*** Begin section ***
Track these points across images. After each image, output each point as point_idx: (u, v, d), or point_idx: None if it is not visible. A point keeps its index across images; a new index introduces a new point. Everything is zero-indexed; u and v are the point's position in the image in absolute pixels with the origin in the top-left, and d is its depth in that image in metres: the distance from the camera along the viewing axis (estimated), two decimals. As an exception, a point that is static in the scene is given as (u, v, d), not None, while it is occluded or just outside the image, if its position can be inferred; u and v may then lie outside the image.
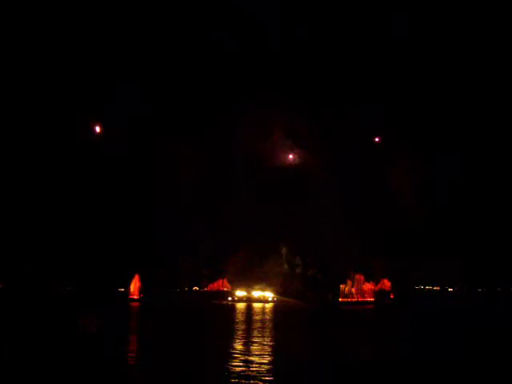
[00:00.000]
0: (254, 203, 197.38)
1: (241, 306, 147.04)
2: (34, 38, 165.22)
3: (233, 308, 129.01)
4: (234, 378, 27.65)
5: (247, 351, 39.10)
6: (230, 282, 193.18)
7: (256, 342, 44.75)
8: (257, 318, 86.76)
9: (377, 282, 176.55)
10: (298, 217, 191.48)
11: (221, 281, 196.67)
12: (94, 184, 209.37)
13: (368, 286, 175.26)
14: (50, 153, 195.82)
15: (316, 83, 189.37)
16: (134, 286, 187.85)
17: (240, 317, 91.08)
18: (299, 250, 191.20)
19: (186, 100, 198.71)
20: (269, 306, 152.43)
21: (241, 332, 56.56)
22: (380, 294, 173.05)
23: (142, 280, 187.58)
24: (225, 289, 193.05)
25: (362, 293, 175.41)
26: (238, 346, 41.44)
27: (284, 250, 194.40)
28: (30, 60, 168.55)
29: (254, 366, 31.73)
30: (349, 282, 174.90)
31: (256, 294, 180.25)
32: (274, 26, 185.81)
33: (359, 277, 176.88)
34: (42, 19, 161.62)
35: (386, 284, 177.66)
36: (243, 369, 30.91)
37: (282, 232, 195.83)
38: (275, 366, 32.50)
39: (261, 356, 35.75)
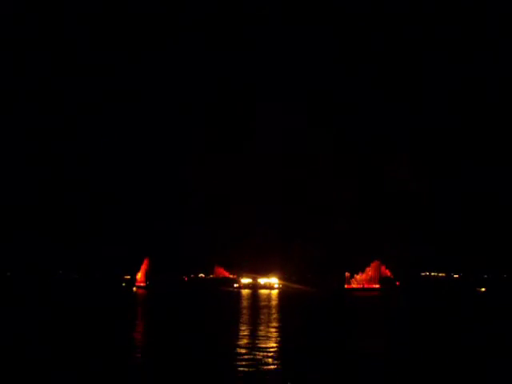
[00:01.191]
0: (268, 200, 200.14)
1: (247, 292, 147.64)
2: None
3: (238, 294, 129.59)
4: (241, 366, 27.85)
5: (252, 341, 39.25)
6: (235, 269, 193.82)
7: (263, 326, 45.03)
8: (263, 304, 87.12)
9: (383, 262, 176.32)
10: (312, 210, 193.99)
11: (226, 268, 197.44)
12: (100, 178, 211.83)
13: (373, 266, 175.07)
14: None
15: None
16: (142, 272, 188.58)
17: (246, 303, 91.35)
18: (312, 241, 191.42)
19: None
20: (275, 292, 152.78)
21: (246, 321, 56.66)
22: (385, 281, 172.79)
23: (149, 266, 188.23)
24: (231, 276, 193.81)
25: (368, 279, 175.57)
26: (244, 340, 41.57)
27: (298, 241, 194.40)
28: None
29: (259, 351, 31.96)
30: (359, 274, 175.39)
31: (262, 280, 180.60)
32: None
33: (374, 263, 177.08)
34: None
35: (388, 271, 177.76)
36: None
37: (296, 224, 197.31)
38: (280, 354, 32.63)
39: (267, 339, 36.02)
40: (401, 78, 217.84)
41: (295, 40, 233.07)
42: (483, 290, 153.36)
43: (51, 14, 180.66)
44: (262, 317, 56.85)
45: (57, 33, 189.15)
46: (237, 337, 38.39)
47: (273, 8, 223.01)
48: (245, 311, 67.71)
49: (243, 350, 31.58)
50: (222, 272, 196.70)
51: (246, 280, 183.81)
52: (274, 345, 34.49)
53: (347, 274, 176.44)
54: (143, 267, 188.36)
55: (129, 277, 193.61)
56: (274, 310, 69.76)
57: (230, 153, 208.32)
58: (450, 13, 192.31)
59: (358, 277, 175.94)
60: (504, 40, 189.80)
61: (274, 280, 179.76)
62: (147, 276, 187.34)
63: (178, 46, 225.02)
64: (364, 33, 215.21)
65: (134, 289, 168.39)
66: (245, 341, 36.20)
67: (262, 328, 44.66)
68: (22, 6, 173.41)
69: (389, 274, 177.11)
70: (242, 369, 25.95)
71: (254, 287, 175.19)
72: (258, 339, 36.70)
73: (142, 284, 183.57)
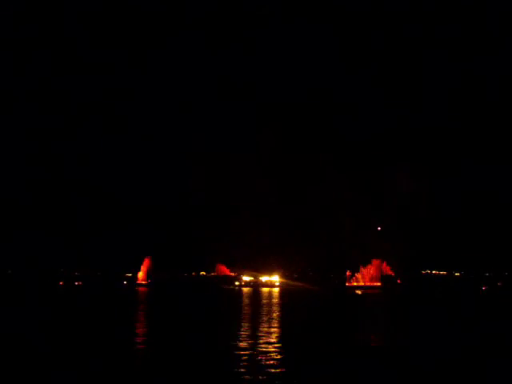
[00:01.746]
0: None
1: (248, 290, 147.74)
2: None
3: (240, 292, 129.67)
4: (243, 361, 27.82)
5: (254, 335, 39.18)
6: (237, 267, 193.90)
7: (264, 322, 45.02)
8: (263, 301, 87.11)
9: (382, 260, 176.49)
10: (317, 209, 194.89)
11: (227, 266, 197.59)
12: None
13: (375, 265, 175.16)
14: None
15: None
16: (143, 270, 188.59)
17: (247, 301, 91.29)
18: (312, 240, 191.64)
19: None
20: (276, 290, 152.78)
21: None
22: (386, 280, 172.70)
23: (151, 264, 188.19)
24: (232, 274, 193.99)
25: (369, 278, 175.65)
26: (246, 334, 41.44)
27: (299, 239, 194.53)
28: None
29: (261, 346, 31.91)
30: (361, 268, 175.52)
31: (263, 278, 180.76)
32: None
33: (375, 262, 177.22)
34: None
35: (389, 269, 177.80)
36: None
37: (297, 223, 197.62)
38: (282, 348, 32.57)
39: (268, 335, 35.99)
40: (401, 76, 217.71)
41: (295, 39, 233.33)
42: (484, 288, 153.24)
43: (51, 13, 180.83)
44: (264, 315, 56.81)
45: (57, 32, 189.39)
46: (238, 335, 38.32)
47: (273, 7, 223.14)
48: (246, 308, 67.68)
49: (244, 348, 31.52)
50: (224, 270, 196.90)
51: (247, 278, 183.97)
52: (276, 343, 34.41)
53: (348, 272, 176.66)
54: (144, 265, 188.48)
55: (130, 275, 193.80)
56: (275, 308, 69.70)
57: (230, 152, 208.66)
58: (450, 11, 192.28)
59: (358, 275, 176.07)
60: (504, 39, 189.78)
61: (275, 278, 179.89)
62: (148, 274, 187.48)
63: (179, 45, 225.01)
64: (364, 31, 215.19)
65: (136, 287, 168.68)
66: (246, 339, 36.13)
67: (263, 326, 44.60)
68: (22, 6, 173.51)
69: (390, 272, 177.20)
70: (242, 370, 25.89)
71: (256, 285, 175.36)
72: (259, 337, 36.64)
73: (143, 282, 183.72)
*** End section ***
For this task, return exactly the stretch of the listing above from the line with "62: (147, 276, 187.34)" through the line with "11: (227, 266, 197.59)", inclusive and without pictures.

§ EXERCISE OUTPUT:
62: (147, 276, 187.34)
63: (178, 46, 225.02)
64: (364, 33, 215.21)
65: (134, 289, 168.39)
66: (245, 341, 36.20)
67: (262, 328, 44.66)
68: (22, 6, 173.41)
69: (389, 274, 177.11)
70: (242, 369, 25.95)
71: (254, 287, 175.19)
72: (258, 339, 36.70)
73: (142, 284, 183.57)
[00:01.746]
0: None
1: (248, 290, 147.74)
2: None
3: (240, 292, 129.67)
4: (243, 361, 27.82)
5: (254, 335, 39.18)
6: (237, 267, 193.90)
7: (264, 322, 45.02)
8: (263, 301, 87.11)
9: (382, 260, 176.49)
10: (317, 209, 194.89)
11: (227, 266, 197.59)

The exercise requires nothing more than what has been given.